PyData Amsterdam 2025

Uncertainty Unleashed: Wrapping Your Predictions in Honesty
09-25, 10:35–11:10 (Europe/Amsterdam), Nebula

There are a lot of models working in production as you're reading this. Lots of them are giving uncalibrated outputs without being explicit on how much one can trust the result. Especially when it comes to imbalanced datasets.

More so, relying on biased estimates can lead to overly aggressive decisions. In this hands‑on talk, we’ll demystify conformal methods using MNIST—the world’s favorite handwritten‑digit playground (to make the talk more fun & interactive)- with two goals in mind: explain & prove what an unbiased guarantee is and how it can be calculated but also why should you care and why does it matter so much. Attendees may leave equipped with: uncertainty guarantee understanding in classification, identify common pitfalls that lead to biased uncertainty estimates, how to apply it (even in difficult contexts like imbalanced datasets - an example will be given).


This talk is centered around estimating uncertainty with unbiased guarantees, especially in imbalanced dataset scenarios. The method proposed to approach this problem is Conformal Prediction. Conventional classifiers give point predictions but rarely communicate their confidence, often leading to overconfident decisions (especially in high-stake domains like Medicine). Conformal prediction fills this gap by producing prediction sets that contain the true label with a user–specified probability (e.g., 90%) without assuming any particular data distribution. Imbalanced datasets make the above a huge hurdle and SMOTE is not of any help.

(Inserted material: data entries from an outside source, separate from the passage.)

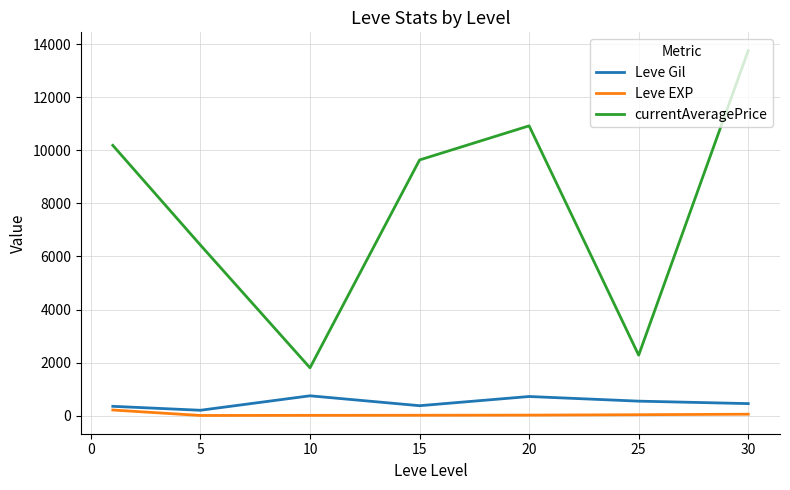

True or false: currentAveragePrice and Leve Gil cross at least once.

False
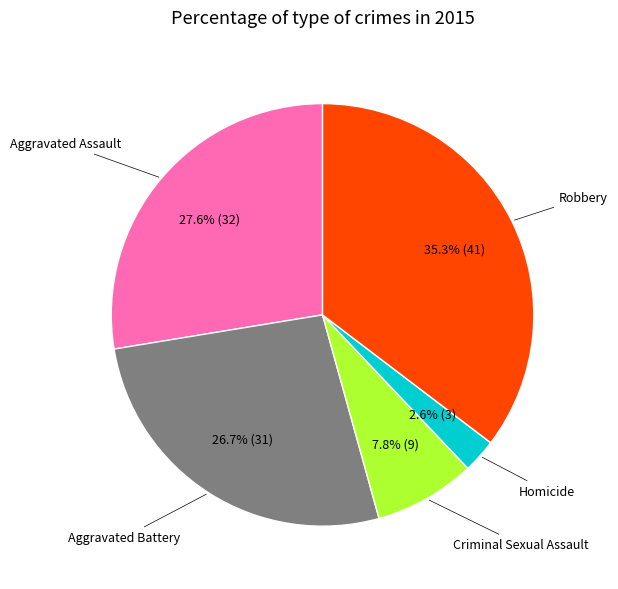

Does any single category account for the majority?

No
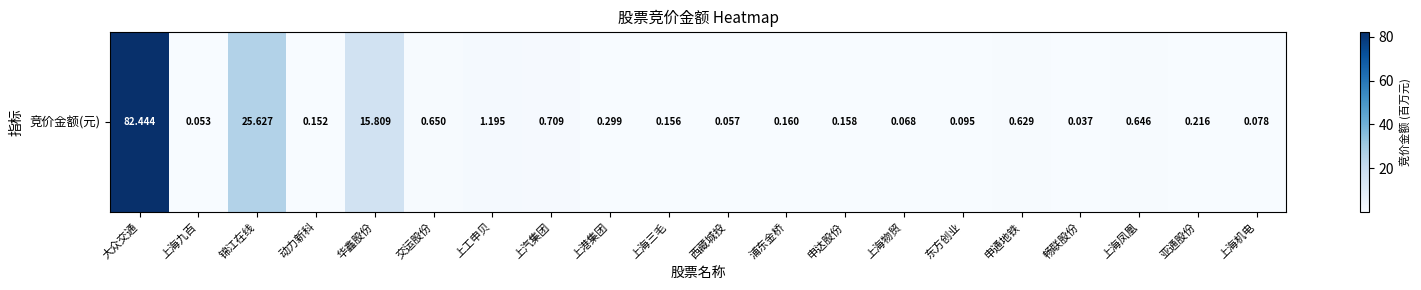

What is the greatest value displayed?

82.4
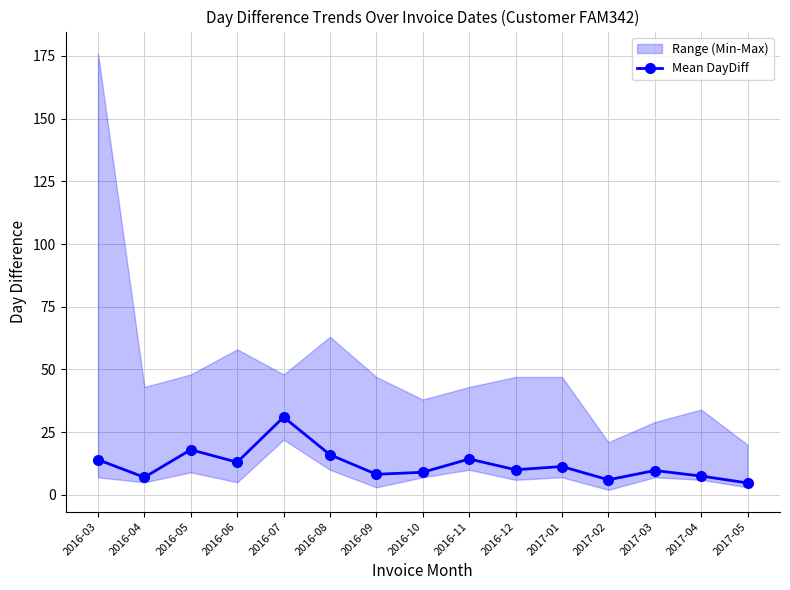

List the labels in order of value, largest first.

2016-07, 2016-05, 2016-08, 2016-11, 2016-03, 2016-06, 2017-01, 2016-12, 2017-03, 2016-10, 2016-09, 2017-04, 2016-04, 2017-02, 2017-05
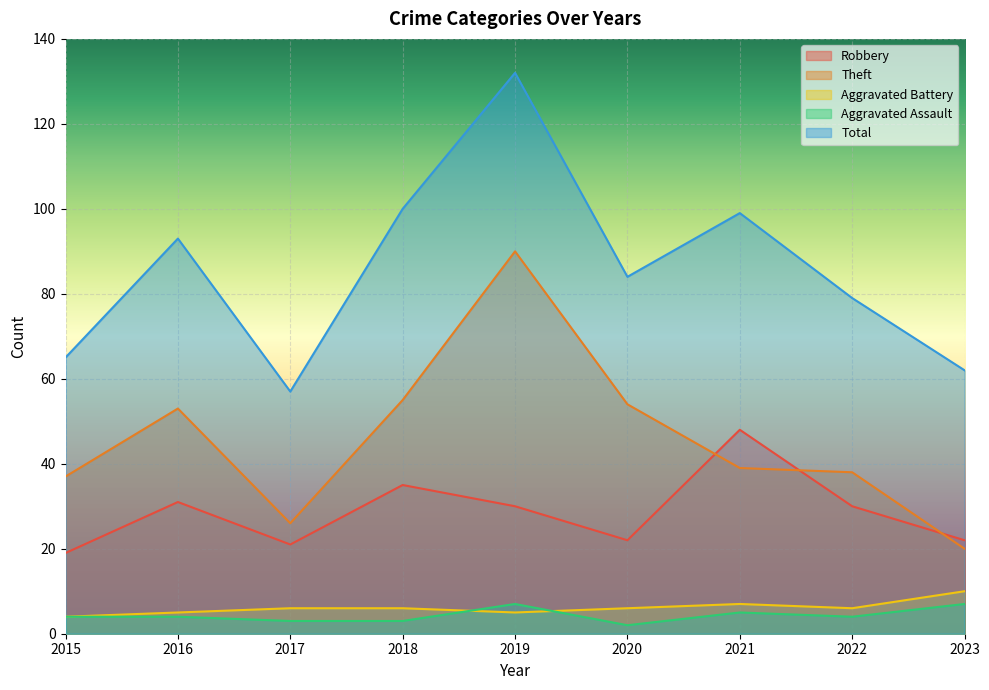

Between 2015 and 2023, which is larger?

2023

The proposed talk structure is (but not limited to):

  • What do we mean with guarantees and why is it important? (MNIST example)
  • How the hall can we get out of this?
  • Imbalanced datasets are even more difficult to be dealt with. What now?
  • As a user, how can you estimate unbiased uncertainty guarantees?
  • Remember, Conformal Prediction is a recipe and there are always different ways or ingredients that may fit a use-case better (quick overview over classification focused CP alternatives).

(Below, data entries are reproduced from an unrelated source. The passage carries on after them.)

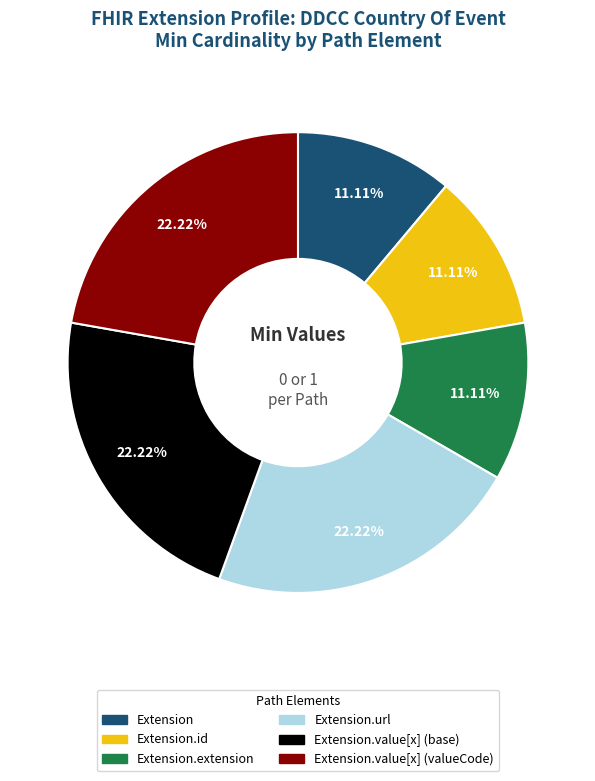

Is there a majority slice in this chart?

No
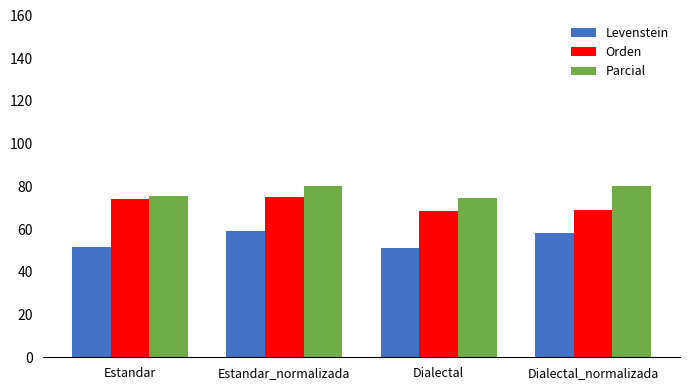

What is the difference between the highest and lowest values at Dialectal?

23.3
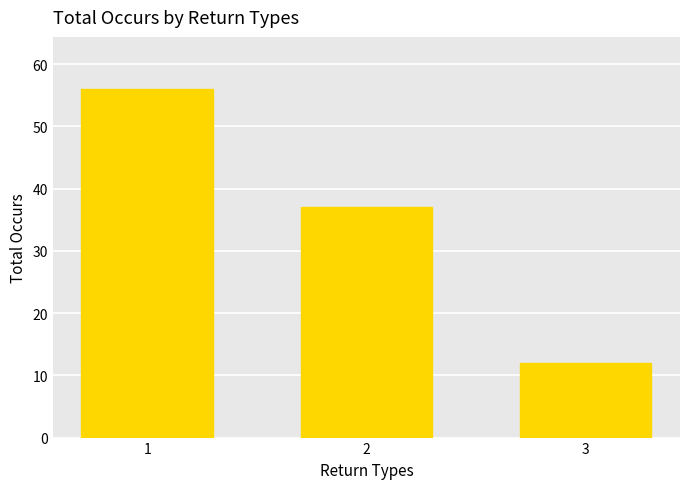

List the labels in order of value, largest first.

1, 2, 3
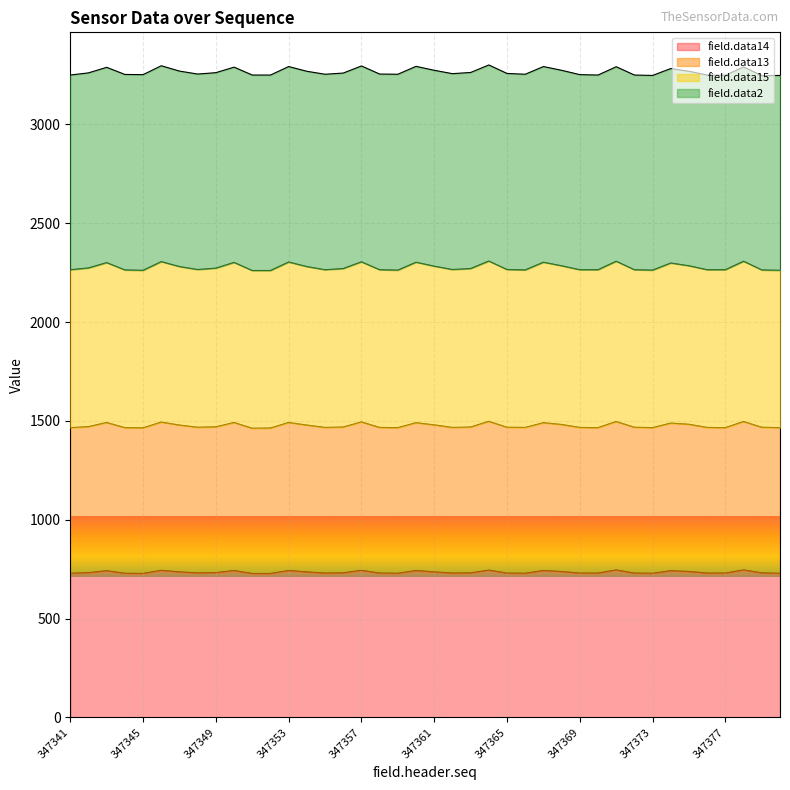

Which label corresponds to the largest value in the chart?

347364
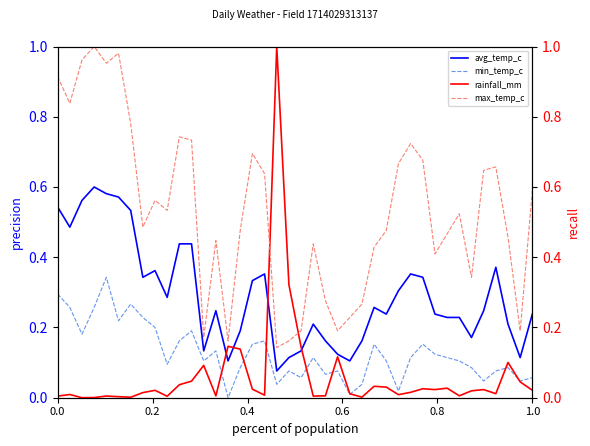

True or false: min_temp_c and avg_temp_c cross at least once.

False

Target audience: Curious people. They may call themselves Practicing Data Scientists, ML Engineers or researchers at times but basic ML understanding would be sufficient to keep up with the talk. No PhD in Stats required <- guaranteed.

This talk is unique among all prior PyData conformal prediction sessions—unlike the time‑series focus at PyData Seattle 2023, the large‑scale forecasting angle at PyData London 2024, the energy‑grid case study at PyData Eindhoven 2023, the MAPIE library deep‑dive at PyData Global 2024, the gentle intro in Amsterdam 2024, the sktime/skpro probabilistic workshop in Amsterdam 2023, the regression‑only focus in London 2019 PyData- as is the first to deliver provably unbiased uncertainty guarantees for general classifiers on a multi‑class playground like MNIST and (more importantly so) in imbalanced datasets.